What is the difference between DSM and NSM?
What is the difference between OLTP and OLAP workloads?
What are the advantages and disadvantages of DSM?

PostgreSQL Extensions

The authoritative source on PostgreSQL extensions is the official documentation. You should at least skim 38.10 (defining your own functions in C), 38.17 (packaging and installing extensions), and 38.18 (extension building infrastructure).

Using the PostgreSQL extension ecosystem, you can add new types, operators, functions, and more. For this project, you should understand the hook mechanism that enables some of this extensibility.

PostgreSQL Hooks

Hooks are essentially function pointers strategically placed around the PostgreSQL source code. Extensions are able to modify these hooks at run-time. For example, every Executor will always invoke the ExecutorStart_hook:

// /src/include/executor/executor.h
// Hook type defined here: https://github.com/cmu-db/postgres/blob/2a7ce2e2ce474504a707ec03e128fde66cfb8b48/src/include/executor/executor.h#L65
typedef void (*ExecutorStart_hook_type) (QueryDesc *queryDesc, int eflags);

// /src/backend/executor/execMain.c
// Hook defined here: https://github.com/cmu-db/postgres/blob/2a7ce2e2ce474504a707ec03e128fde66cfb8b48/src/backend/executor/execMain.c#L72
ExecutorStart_hook_type ExecutorStart_hook = NULL;

// Hook used here: https://github.com/cmu-db/postgres/blob/2a7ce2e2ce474504a707ec03e128fde66cfb8b48/src/backend/executor/execMain.c#L130-L145
void ExecutorStart(QueryDesc *queryDesc, int eflags) {
    // ...
    if (ExecutorStart_hook)
        (*ExecutorStart_hook) (queryDesc, eflags);
    else
        standard_ExecutorStart(queryDesc, eflags);
}

Notice that the design of hooks implies that only one extension can have its hook loaded at a time. The way that people get around this is by "stacking" extensions on top of each other,

newest extension on top
older extension below it
...

◆ **To do**
1. In one to three sentences, explain what about the design of hooks means that only one extension can have its hook loaded at a time, according to the PostgreSQL hooks excerpt.
2. Please output the passage of the PostgreSQL hooks excerpt that opens with the words containing "What are the" and closes with "(extension building infrastructure).", copied without any change.
3. Pick up the PostgreSQL hooks excerpt where it stops and carry it on.
The lines after this sentence play no part in any of this work.

◆ **Recorded information**
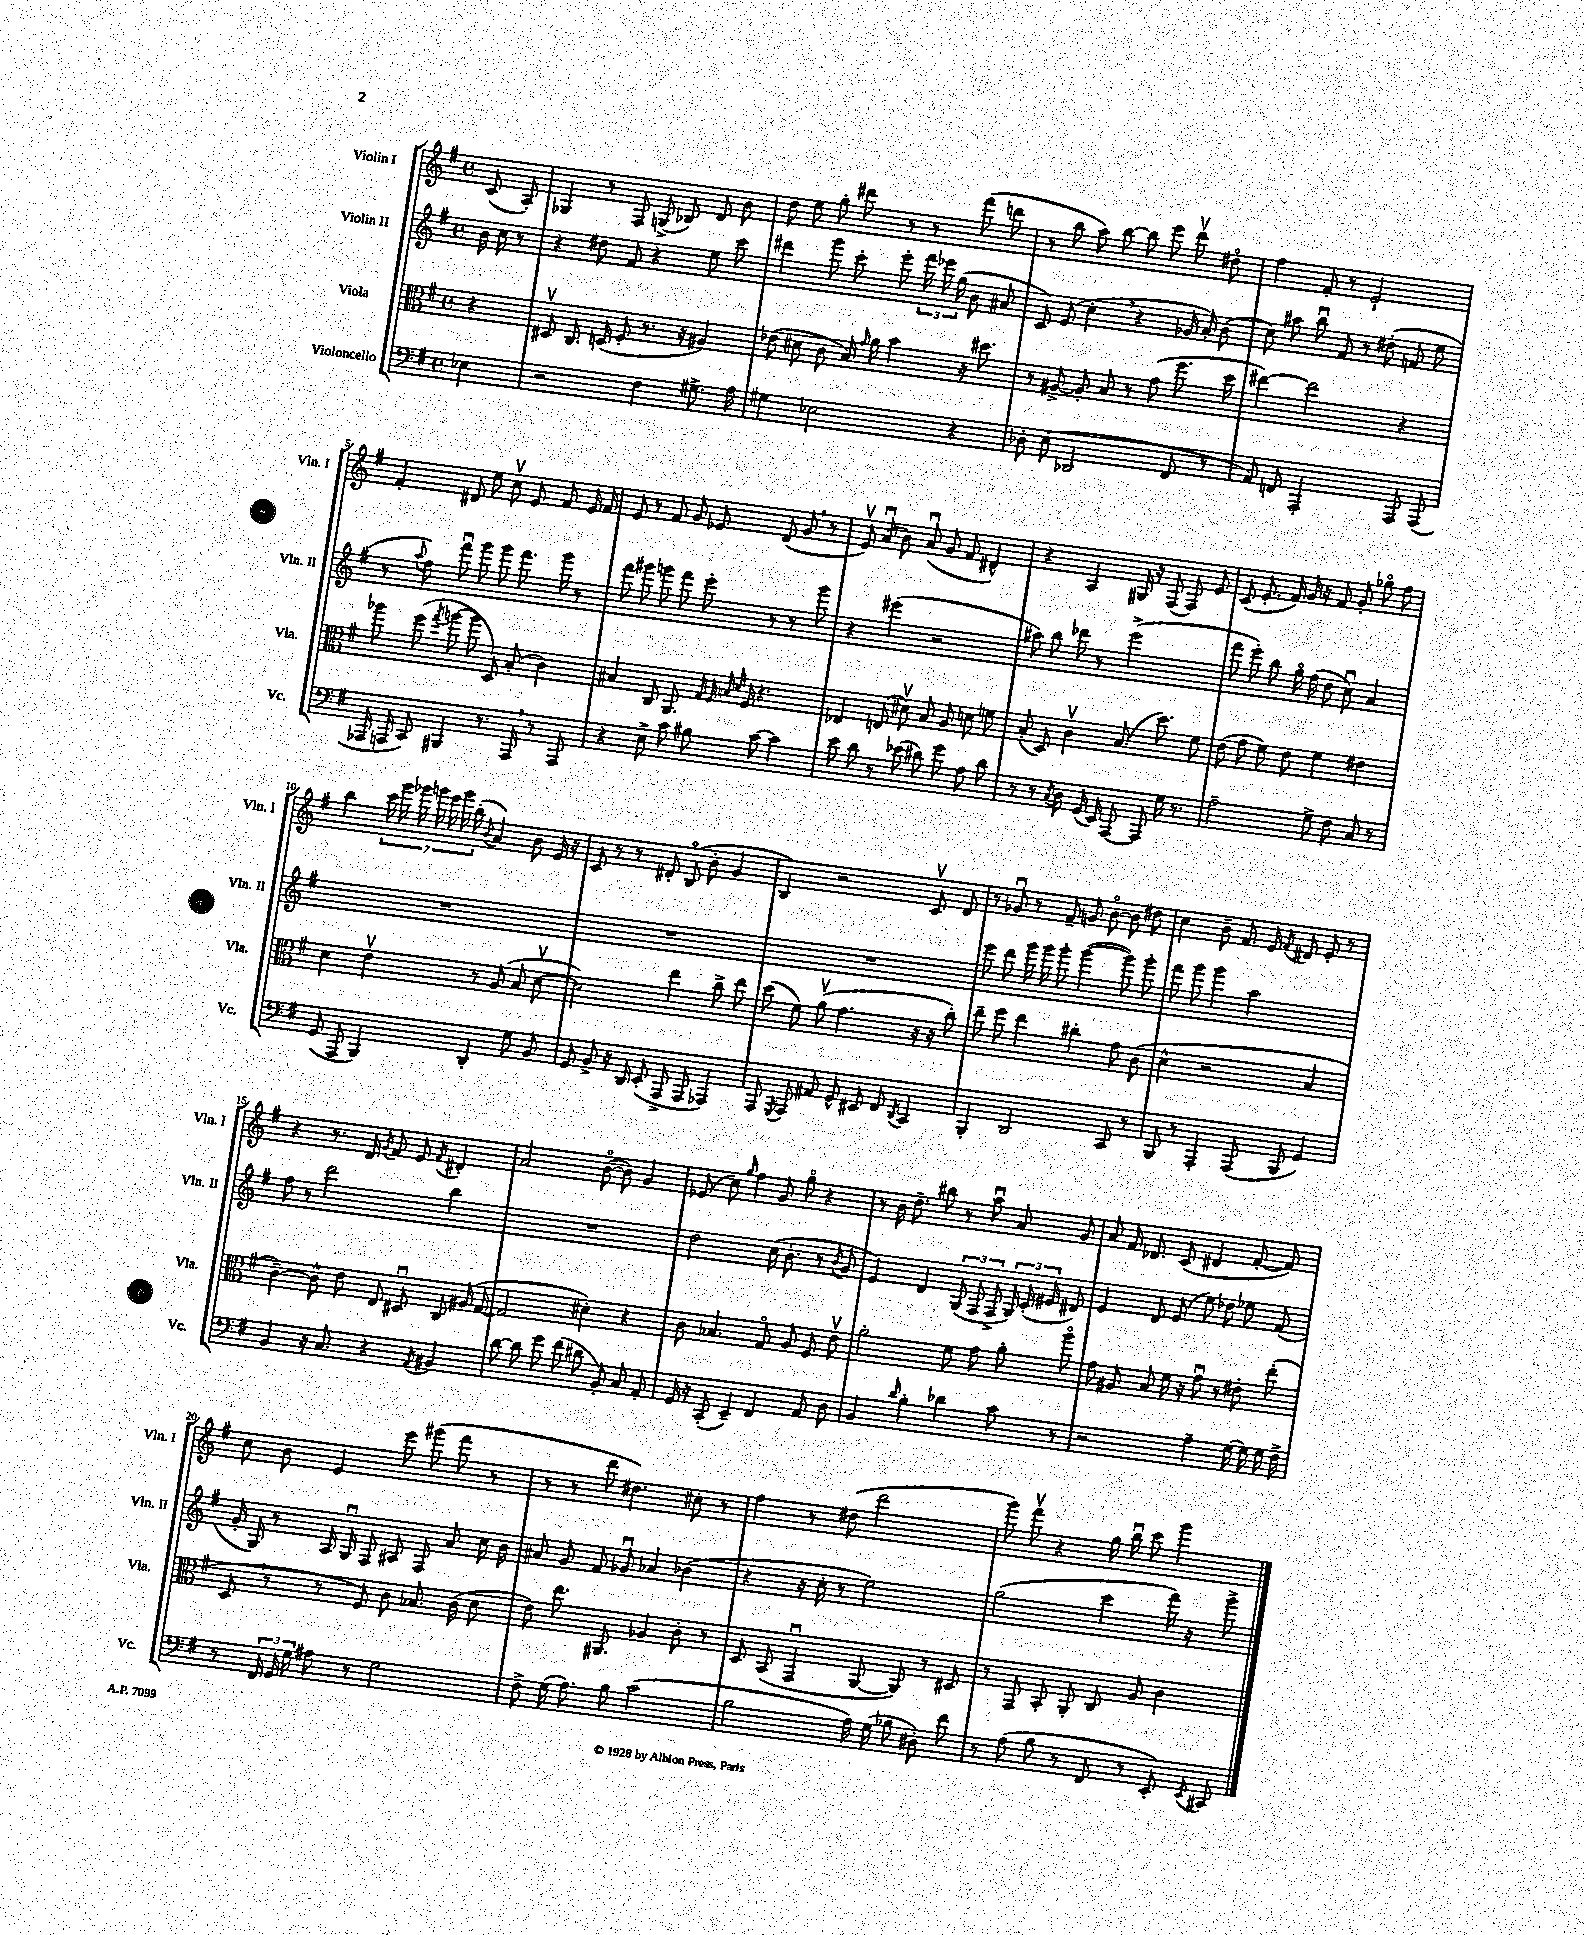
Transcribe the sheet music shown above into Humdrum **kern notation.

◆ **Answers for the tasks**
1. Each hook is a single function pointer, such as ExecutorStart_hook, which is defined once and starts as NULL. ExecutorStart calls whatever function that one pointer holds in place of standard_ExecutorStart, so the pointer can refer to only one extension's function at a time.

2.
What are the advantages and disadvantages of DSM?

PostgreSQL Extensions

The authoritative source on PostgreSQL extensions is the official documentation. You should at least skim 38.10 (defining your own functions in C), 38.17 (packaging and installing extensions), and 38.18 (extension building infrastructure).

3.
oldest extension at the bottom
PostgreSQL

where each extension is supposed to play nice and invoke the hook installed by the extension directly below it. As you can imagine, this creates composability and incompatibility challenges (e.g., extension A must be installed before extension B, extension C cannot be installed with extension D, extension E just breaks the chain entirely). You don't need to worry about this for project 1 as your extension will be the only extension that we load.

For this project, you should not need to add new hooks. Instead, you will use existing hooks for foreign data wrappers. You will probably use hooks extensively in your future group projects. Because hooks are relatively undocumented in the official PostgreSQL manual, we've linked third-party resources (that you're not required to read):

Example Extensions

Extensions are powerful. You can build a whole new DBMS on top of PostgreSQL with them, for example:

TimescaleDB is an open-source SQL database designed for scalable time-series data that is packaged as a PostgreSQL extension.
Citus is an open-source distributed, shared-nothing DBMS that is packaged as a PostgreSQL extension.

But for this project, we're keeping things simple. PostgreSQL ships with a variety of extensions that you may find useful as a reference. For this project, some helpful extensions to study are:

postgres_fdw
- Access data stored in external PostgreSQL servers
- Written in C
- Ships with PostgreSQL, manual (F38)
- In a sense, this is the "reference" for writing foreign data wrappers
cstore_fdw
- Columnar storage inspired by the ORC (Optimized Row Columnar) format
- Written in C
- Note that Citus has since integrated cstore_fdw into their Citus extension and improved it with more features
parquet_fdw
- An experimental wrapper for reading Parquet files
- Being experimental, it may have bugs
- Written in C++

Background: Foreign Data Wrappers

The SQL/MED ("Management of External Data") standard calls for extensions to SQL that allow you to access foreign data that lives outside your DBMS. For example, you may want to query a different file format (e.g., CSV, Parquet), different instance of the same DBMS (e.g., PostgreSQL on a different machine), or access remote data (e.g., S3).

PostgreSQL implements portions of the SQL/MED specification as documented in the manual (5.12). Foreign data is accessed through a foreign data wrapper (FDW). A FDW is a library that abstracts over connecting to the external data and obtaining data from it. A non-exhaustive list of some FDWs can be found in the PostgreSQL wiki.

In this project, we are asking you to write a foreign data wrapper for our custom db721 format. You will need to implement the foreign data wrapper hooks that are described in the manual (59).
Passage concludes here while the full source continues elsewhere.